Morning Security Brief: North Africa Instability, Bio-agent Detection, Yakuza Assets Blocked, and More

By Carlton Purvis

►Secretary of State Hillary Clinton told the Senate foreign relations committee that the U.S. should have an increased role in Africa to help its countries counter a rapidly emerging jihadist threat. Clinton says remnants of al Qaeda, combined with the flow of weapons from Libya, are fueling instability in Northern Africa. "This Pandora's box of weapons coming out of these countries in the Middle East and north Africa is the source of one of our biggest threats," she said. "There's no doubt that the Algerian terrorists had weapons from Libya. There's no doubt that the Malian remnants of al-Qaida in the Islamic Maghreb has weapons from Libya. We have to do a much better job."

►The University of Tennessee at Chattanooga is developing a decision support tool that can identify chemical or biological agents, determine their location, and alert authorities.

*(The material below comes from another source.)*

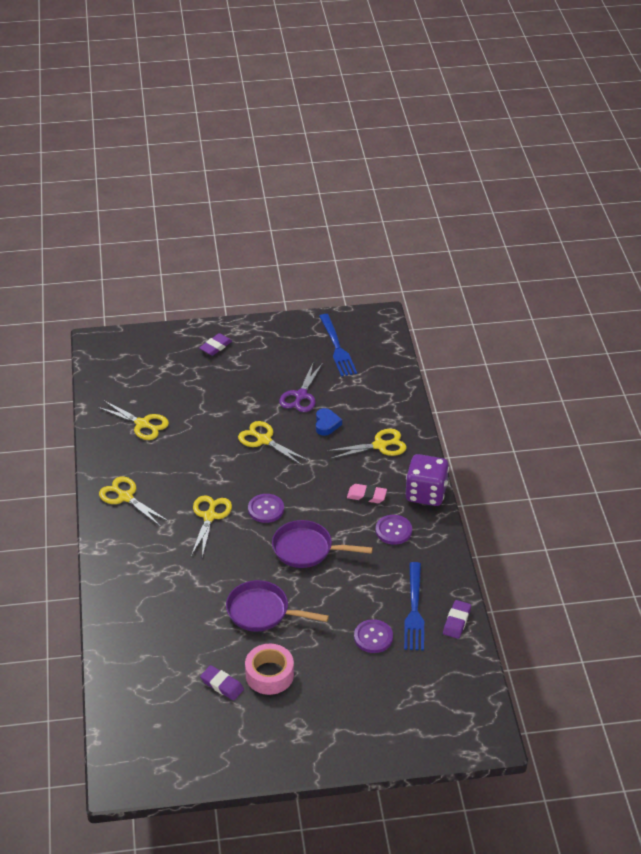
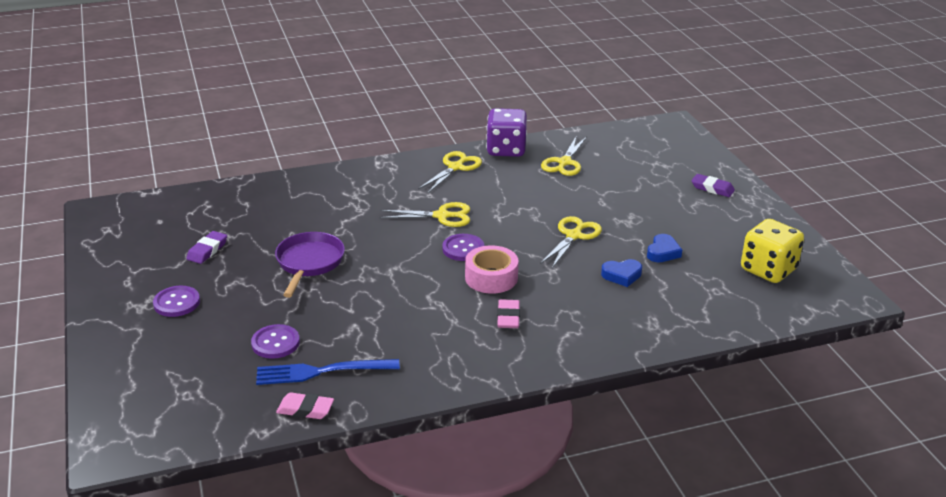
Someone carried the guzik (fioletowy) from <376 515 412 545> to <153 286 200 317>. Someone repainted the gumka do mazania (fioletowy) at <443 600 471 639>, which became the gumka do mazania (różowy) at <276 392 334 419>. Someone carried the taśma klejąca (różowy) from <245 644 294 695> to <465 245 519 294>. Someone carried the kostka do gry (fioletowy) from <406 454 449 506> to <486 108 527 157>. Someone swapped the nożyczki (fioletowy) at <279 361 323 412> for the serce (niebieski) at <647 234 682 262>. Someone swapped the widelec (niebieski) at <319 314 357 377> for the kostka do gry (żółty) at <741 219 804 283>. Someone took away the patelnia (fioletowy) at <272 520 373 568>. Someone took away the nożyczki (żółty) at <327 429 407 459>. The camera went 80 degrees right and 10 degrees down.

Read more about the tool, which researchers hope will be completed this year, from Emergency Management.

►The U.S. has taken action against another criminal gang affiliated with the Japanese gangs called the Yakuza--in this case, , the Inagawa-kai, by freezing its assets in the United States and designating it a transnational criminal organization. “By designating the clan a transnational criminal organization, the government also prohibits people in the U.S. from doing business with the group,” the Associated Press reports.

►In other news, watch these key moments from Clinton’s Benghazi testimony. ♦ The FAA Says the number of reports of people shining lasers at planes has increased over the years. Most recently a man was arrested in Oakland for shining a laser at the cockpits of a news helicopter and a highway patrol airplane. ♦ And the Pentagon opens up more combat roles to women.